San Marcelino de Embrún primer obispo de esta ciudad. Marcelino es celebrado como el primer obispo de Embrún, una pequeña ciudad en los Altos Alpes, en el sudeste de Francia. Fue un sacerdote africano que, junto a dos compañeros (Vicente y Domnino), evangelizo una amplia región de lo que hoy conocemos como el Delfinado. Marcelino fue consagrado obispo por san Eusebio de Vercelli, y sufrió persecución a manos de los arrianos, que lo obligaron a esconderse en las montañas, adonde lo visitaban sus fieles y clero.(s.
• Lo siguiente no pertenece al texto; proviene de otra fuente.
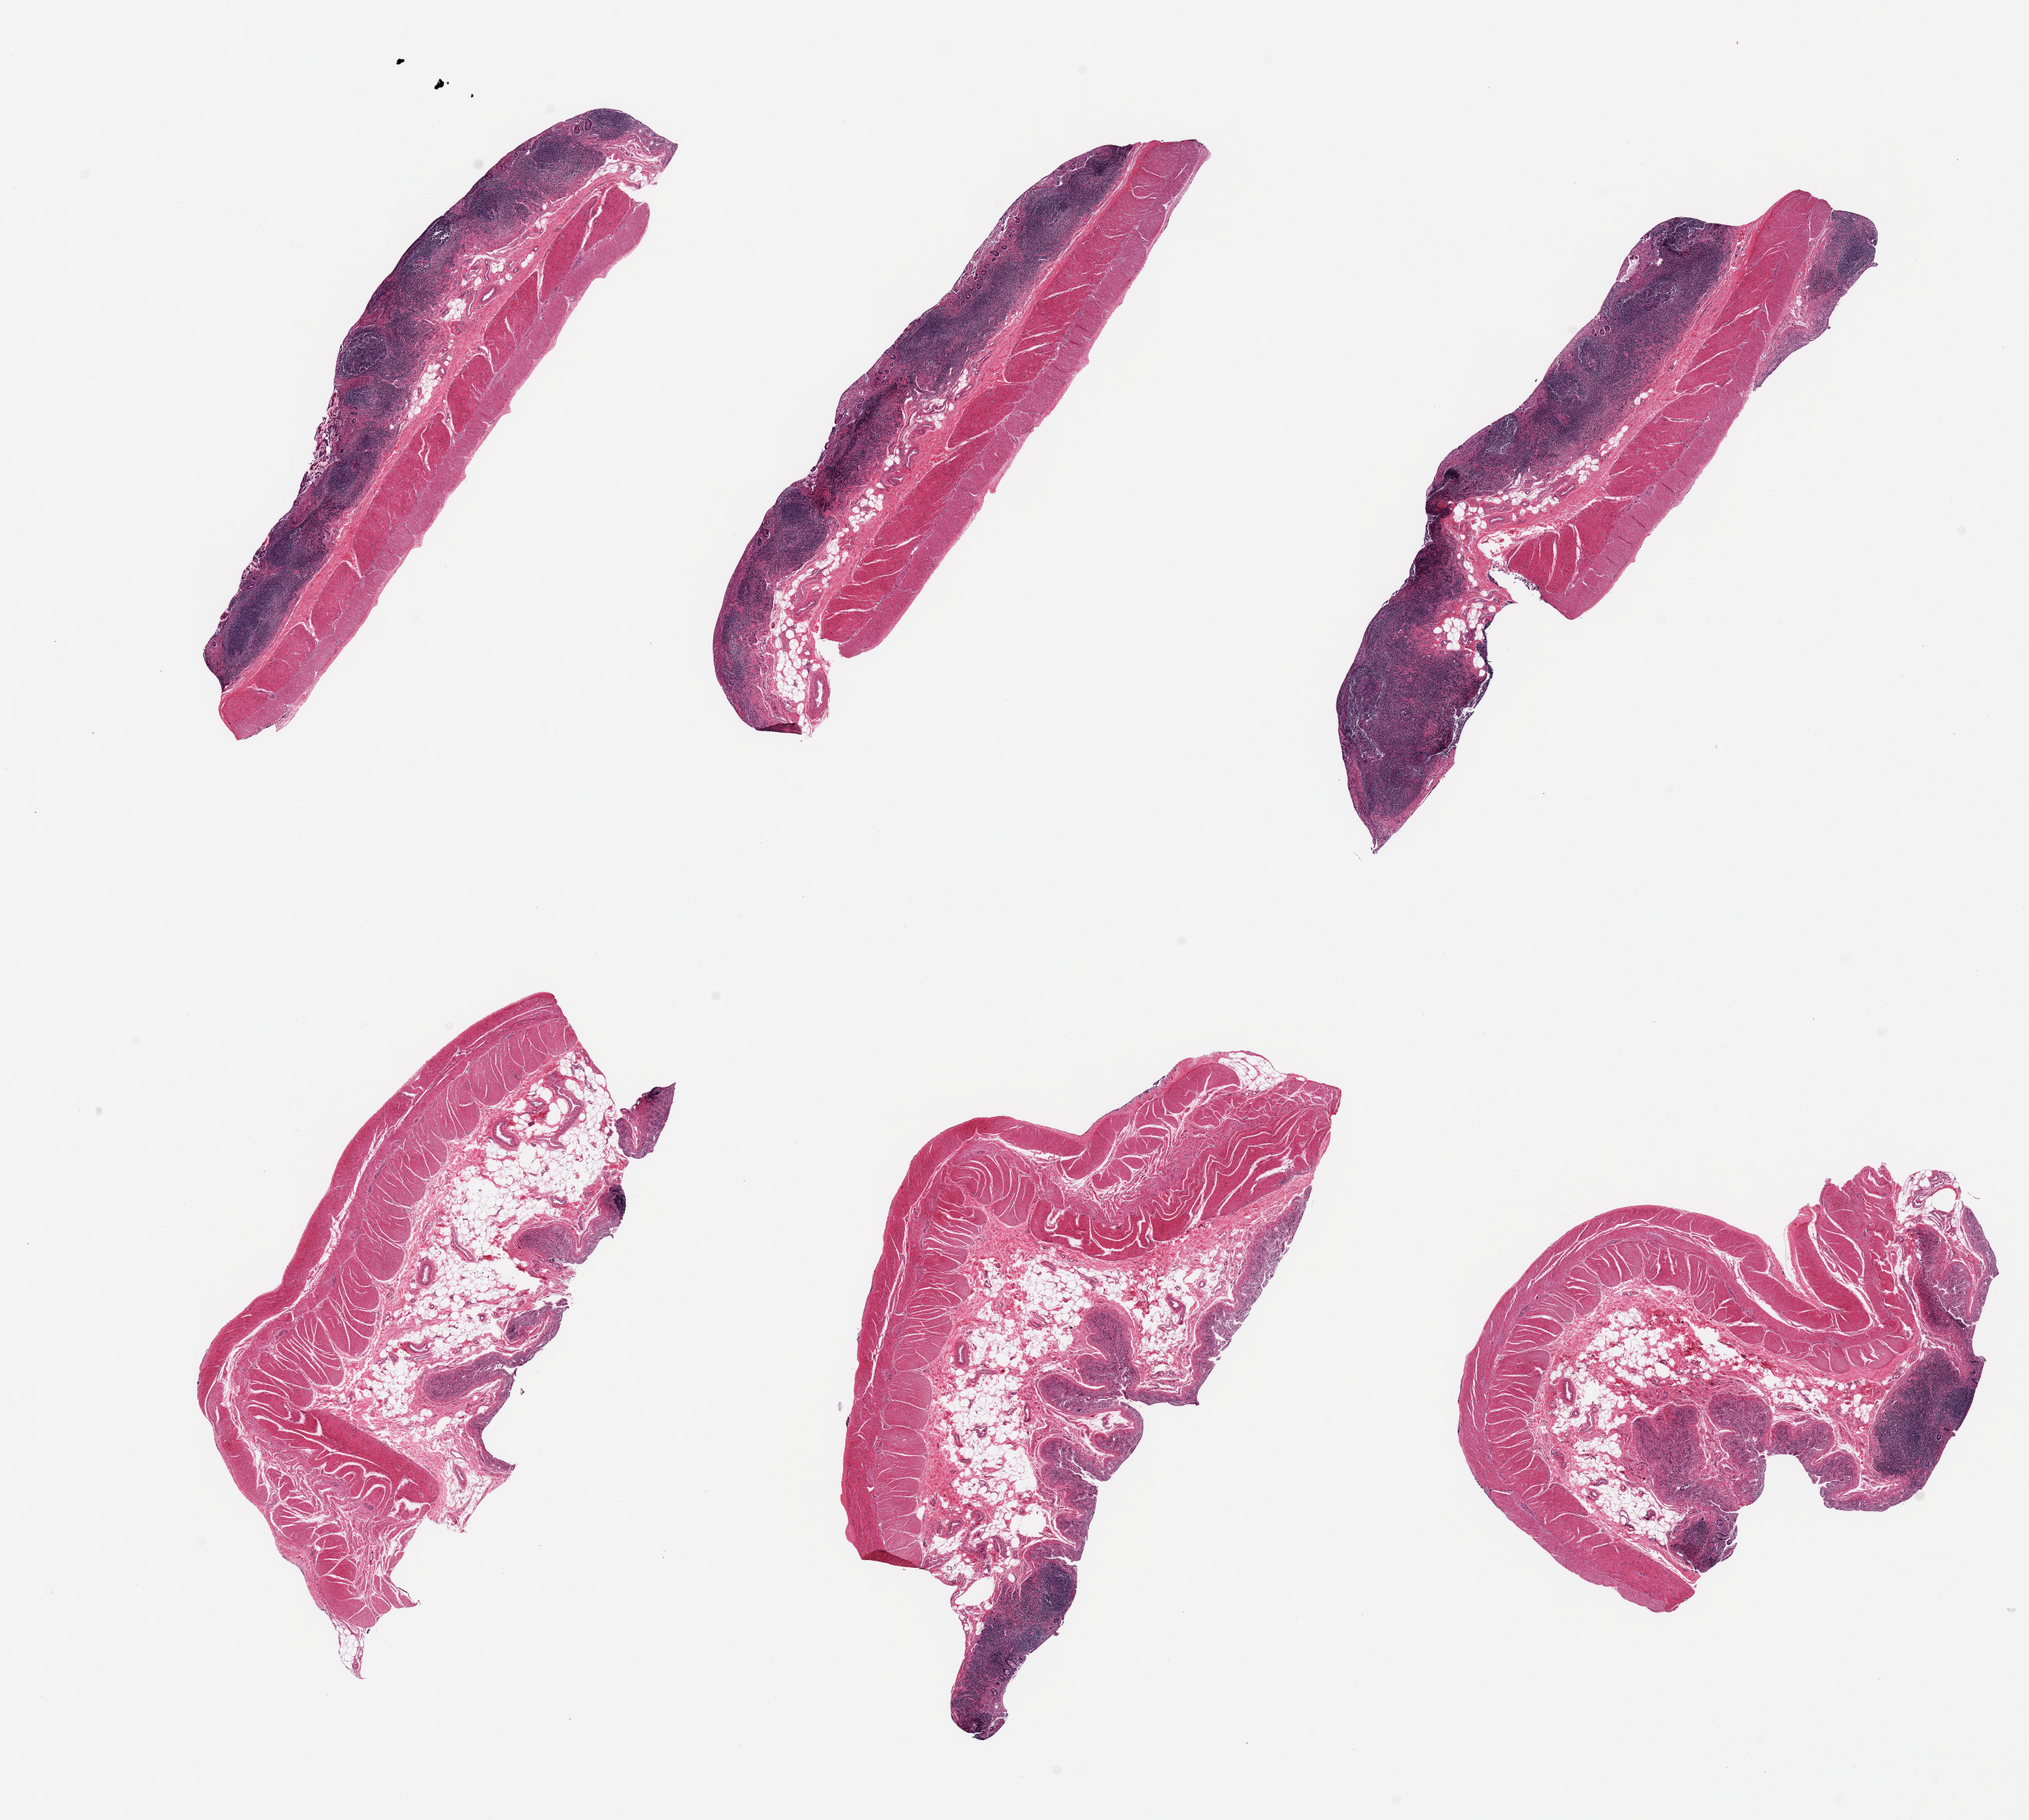
Whole-slide image, haematoxylin and eosin stain — a low-resolution overview of the entire scanned area, about 20.7 x 18.5 mm (from a 20x scan). PAXgene-fixed, paraffin-embedded tissue. Target tissue: ileum. Tissue donor sample. Male donor.
Review note (as recorded): 6 pieces, target lymphoid aggregates up to ~25% of tissue.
IV)

Santa Inés de Montepulciano virgen, que vistió el hábito de las vírgenes a los nueve años, y a los quince, en contra de su voluntad, fue elegida superiora de las monjas de Procene, fundando más tarde un monasterio, sometido a la disciplina de santo Domingo, donde dio muestras de una profunda humildad. (s. XIV).

San Anastasio de Antioquía obispo y mártir, que durante el reinado del emperador Focas fue asesinado cruelmente por unos sicarios. (s. VII).

San Crisóforo

San Endón abad

Santa Heliena de Laurino virgen, la cual, consolidada en el seguimiento de Cristo, abrazó una vida solitaria, en la que sirvió constantemente a Dios en las necesidades de los religiosos y de los enfermos (s. VII).

San Marciano de Auxerre monje (s. V).

San Secundino de Córdoba mártir (s. IV).

San Teodoro Triquino que fue llamado “Triquino” por el áspero cilicio con que se cubría, y condujo una admirable existencia en la soledad (s. V).

San Vihón de frisia obispo, que siendo oriundo de Frisia, fue enviado por el emperador Carlomagno como abad para evangelizar la región y, ordenado obispo de esta Iglesia, tuvo que sufrir mucho por Cristo. (s. IX).